# BRIEF
Below are records; copy every line in them that holds the word "aufgefordert".

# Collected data
=======
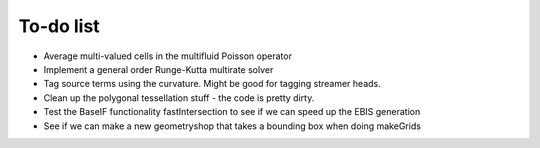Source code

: .. _Chap:Todo

To-do list
-------------

* Average multi-valued cells in the multifluid Poisson operator
* Implement a general order Runge-Kutta multirate solver
* Tag source terms using the curvature. Might be good for tagging streamer heads. 
* Clean up the polygonal tessellation stuff - the code is pretty dirty. 
* Test the BaseIF functionality fastIntersection to see if we can speed up the EBIS generation
* See if we can make a new geometryshop that takes a bounding box when doing makeGrids

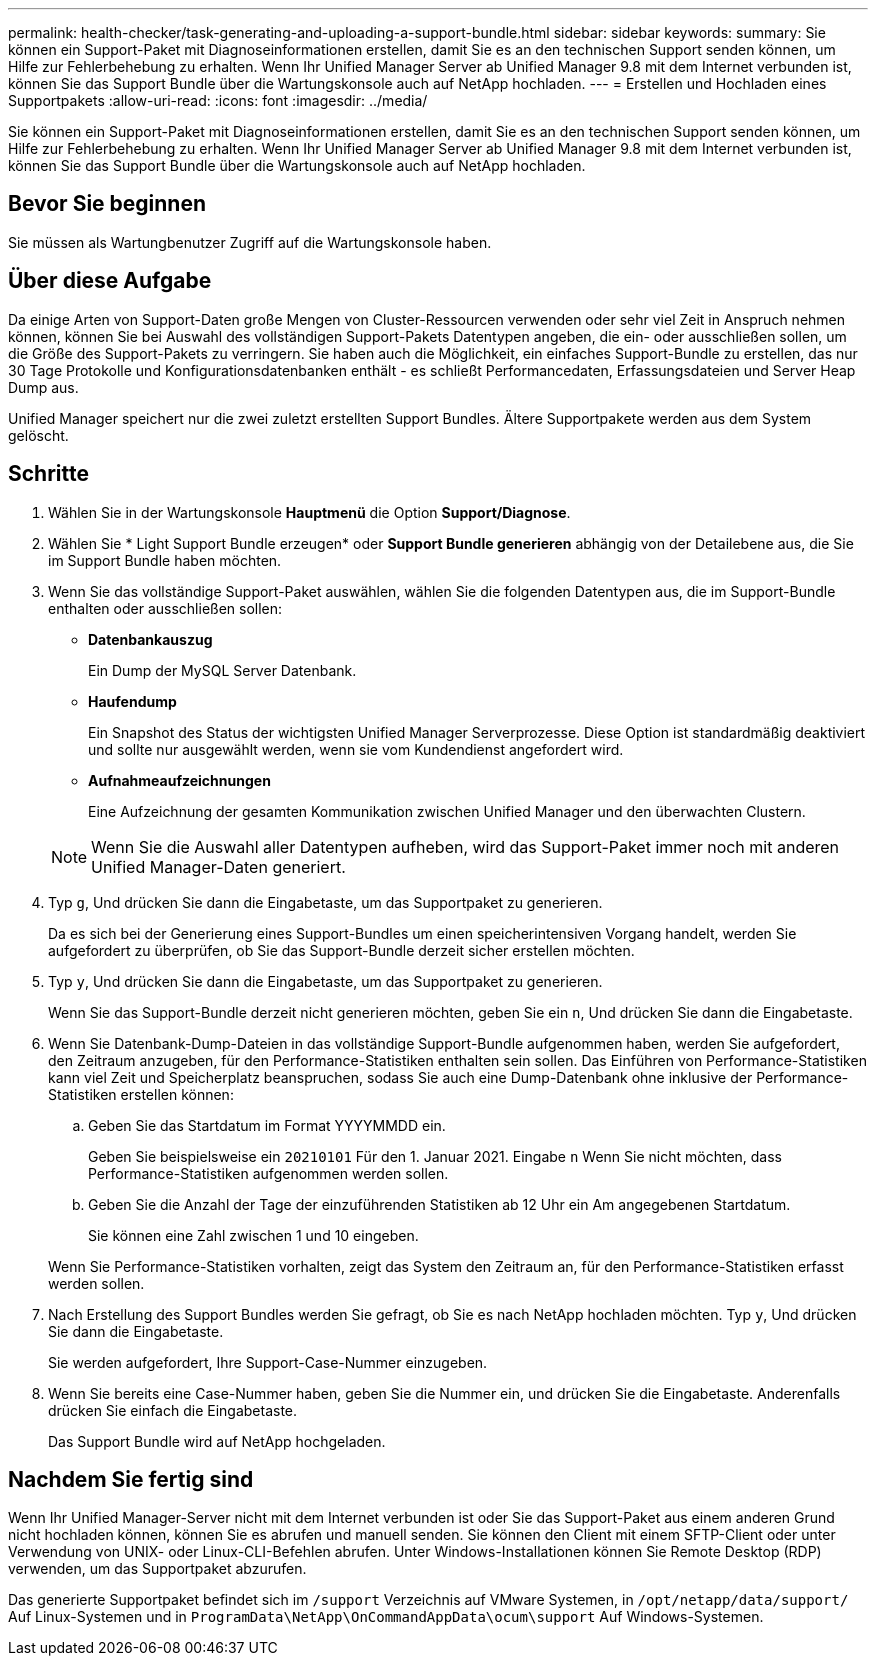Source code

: ---
permalink: health-checker/task-generating-and-uploading-a-support-bundle.html 
sidebar: sidebar 
keywords:  
summary: Sie können ein Support-Paket mit Diagnoseinformationen erstellen, damit Sie es an den technischen Support senden können, um Hilfe zur Fehlerbehebung zu erhalten. Wenn Ihr Unified Manager Server ab Unified Manager 9.8 mit dem Internet verbunden ist, können Sie das Support Bundle über die Wartungskonsole auch auf NetApp hochladen. 
---
= Erstellen und Hochladen eines Supportpakets
:allow-uri-read: 
:icons: font
:imagesdir: ../media/


[role="lead"]
Sie können ein Support-Paket mit Diagnoseinformationen erstellen, damit Sie es an den technischen Support senden können, um Hilfe zur Fehlerbehebung zu erhalten. Wenn Ihr Unified Manager Server ab Unified Manager 9.8 mit dem Internet verbunden ist, können Sie das Support Bundle über die Wartungskonsole auch auf NetApp hochladen.



== Bevor Sie beginnen

Sie müssen als Wartungbenutzer Zugriff auf die Wartungskonsole haben.



== Über diese Aufgabe

Da einige Arten von Support-Daten große Mengen von Cluster-Ressourcen verwenden oder sehr viel Zeit in Anspruch nehmen können, können Sie bei Auswahl des vollständigen Support-Pakets Datentypen angeben, die ein- oder ausschließen sollen, um die Größe des Support-Pakets zu verringern. Sie haben auch die Möglichkeit, ein einfaches Support-Bundle zu erstellen, das nur 30 Tage Protokolle und Konfigurationsdatenbanken enthält - es schließt Performancedaten, Erfassungsdateien und Server Heap Dump aus.

Unified Manager speichert nur die zwei zuletzt erstellten Support Bundles. Ältere Supportpakete werden aus dem System gelöscht.



== Schritte

. Wählen Sie in der Wartungskonsole *Hauptmenü* die Option *Support/Diagnose*.
. Wählen Sie * Light Support Bundle erzeugen* oder *Support Bundle generieren* abhängig von der Detailebene aus, die Sie im Support Bundle haben möchten.
. Wenn Sie das vollständige Support-Paket auswählen, wählen Sie die folgenden Datentypen aus, die im Support-Bundle enthalten oder ausschließen sollen:
+
** *Datenbankauszug*
+
Ein Dump der MySQL Server Datenbank.

** *Haufendump*
+
Ein Snapshot des Status der wichtigsten Unified Manager Serverprozesse. Diese Option ist standardmäßig deaktiviert und sollte nur ausgewählt werden, wenn sie vom Kundendienst angefordert wird.

** *Aufnahmeaufzeichnungen*
+
Eine Aufzeichnung der gesamten Kommunikation zwischen Unified Manager und den überwachten Clustern.



+
[NOTE]
====
Wenn Sie die Auswahl aller Datentypen aufheben, wird das Support-Paket immer noch mit anderen Unified Manager-Daten generiert.

====
. Typ `g`, Und drücken Sie dann die Eingabetaste, um das Supportpaket zu generieren.
+
Da es sich bei der Generierung eines Support-Bundles um einen speicherintensiven Vorgang handelt, werden Sie aufgefordert zu überprüfen, ob Sie das Support-Bundle derzeit sicher erstellen möchten.

. Typ `y`, Und drücken Sie dann die Eingabetaste, um das Supportpaket zu generieren.
+
Wenn Sie das Support-Bundle derzeit nicht generieren möchten, geben Sie ein `n`, Und drücken Sie dann die Eingabetaste.

. Wenn Sie Datenbank-Dump-Dateien in das vollständige Support-Bundle aufgenommen haben, werden Sie aufgefordert, den Zeitraum anzugeben, für den Performance-Statistiken enthalten sein sollen. Das Einführen von Performance-Statistiken kann viel Zeit und Speicherplatz beanspruchen, sodass Sie auch eine Dump-Datenbank ohne inklusive der Performance-Statistiken erstellen können:
+
.. Geben Sie das Startdatum im Format YYYYMMDD ein.
+
Geben Sie beispielsweise ein `20210101` Für den 1. Januar 2021. Eingabe `n` Wenn Sie nicht möchten, dass Performance-Statistiken aufgenommen werden sollen.

.. Geben Sie die Anzahl der Tage der einzuführenden Statistiken ab 12 Uhr ein Am angegebenen Startdatum.
+
Sie können eine Zahl zwischen 1 und 10 eingeben.



+
Wenn Sie Performance-Statistiken vorhalten, zeigt das System den Zeitraum an, für den Performance-Statistiken erfasst werden sollen.

. Nach Erstellung des Support Bundles werden Sie gefragt, ob Sie es nach NetApp hochladen möchten. Typ `y`, Und drücken Sie dann die Eingabetaste.
+
Sie werden aufgefordert, Ihre Support-Case-Nummer einzugeben.

. Wenn Sie bereits eine Case-Nummer haben, geben Sie die Nummer ein, und drücken Sie die Eingabetaste. Anderenfalls drücken Sie einfach die Eingabetaste.
+
Das Support Bundle wird auf NetApp hochgeladen.





== Nachdem Sie fertig sind

Wenn Ihr Unified Manager-Server nicht mit dem Internet verbunden ist oder Sie das Support-Paket aus einem anderen Grund nicht hochladen können, können Sie es abrufen und manuell senden. Sie können den Client mit einem SFTP-Client oder unter Verwendung von UNIX- oder Linux-CLI-Befehlen abrufen. Unter Windows-Installationen können Sie Remote Desktop (RDP) verwenden, um das Supportpaket abzurufen.

Das generierte Supportpaket befindet sich im `/support` Verzeichnis auf VMware Systemen, in `/opt/netapp/data/support/` Auf Linux-Systemen und in `ProgramData\NetApp\OnCommandAppData\ocum\support` Auf Windows-Systemen.

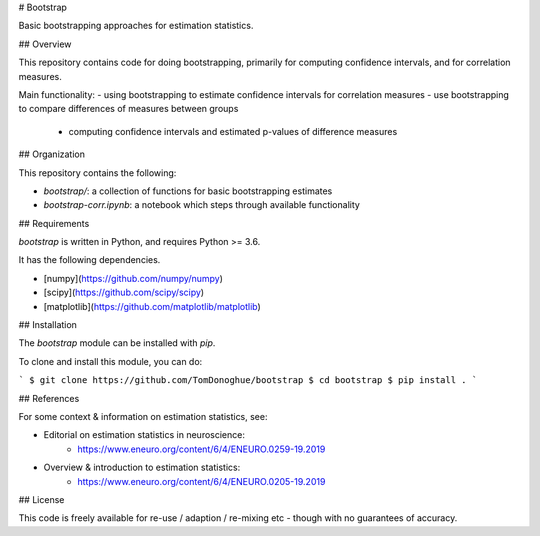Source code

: # Bootstrap

Basic bootstrapping approaches for estimation statistics.

## Overview

This repository contains code for doing bootstrapping, primarily for computing confidence intervals, and for correlation measures.

Main functionality:
- using bootstrapping to estimate confidence intervals for correlation measures
- use bootstrapping to compare differences of measures between groups
    - computing confidence intervals and estimated p-values of difference measures

## Organization

This repository contains the following:

- `bootstrap/`: a collection of functions for basic bootstrapping estimates
- `bootstrap-corr.ipynb`: a notebook which steps through available functionality

## Requirements

`bootstrap` is written in Python, and requires Python >= 3.6.

It has the following dependencies.

- [numpy](https://github.com/numpy/numpy)
- [scipy](https://github.com/scipy/scipy)
- [matplotlib](https://github.com/matplotlib/matplotlib)

## Installation

The `bootstrap` module can be installed with `pip`.

To clone and install this module, you can do:

```
$ git clone https://github.com/TomDonoghue/bootstrap
$ cd bootstrap
$ pip install .
```

## References

For some context & information on estimation statistics, see:

- Editorial on estimation statistics in neuroscience:
    - https://www.eneuro.org/content/6/4/ENEURO.0259-19.2019
- Overview & introduction to estimation statistics:
    - https://www.eneuro.org/content/6/4/ENEURO.0205-19.2019

## License

This code is freely available for re-use / adaption / re-mixing etc - though with no guarantees of accuracy.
=======
# RESULT FOR THIS TASK
Da es sich bei der Generierung eines Support-Bundles um einen speicherintensiven Vorgang handelt, werden Sie aufgefordert zu überprüfen, ob Sie das Support-Bundle derzeit sicher erstellen möchten.
. Wenn Sie Datenbank-Dump-Dateien in das vollständige Support-Bundle aufgenommen haben, werden Sie aufgefordert, den Zeitraum anzugeben, für den Performance-Statistiken enthalten sein sollen. Das Einführen von Performance-Statistiken kann viel Zeit und Speicherplatz beanspruchen, sodass Sie auch eine Dump-Datenbank ohne inklusive der Performance-Statistiken erstellen können:
Sie werden aufgefordert, Ihre Support-Case-Nummer einzugeben.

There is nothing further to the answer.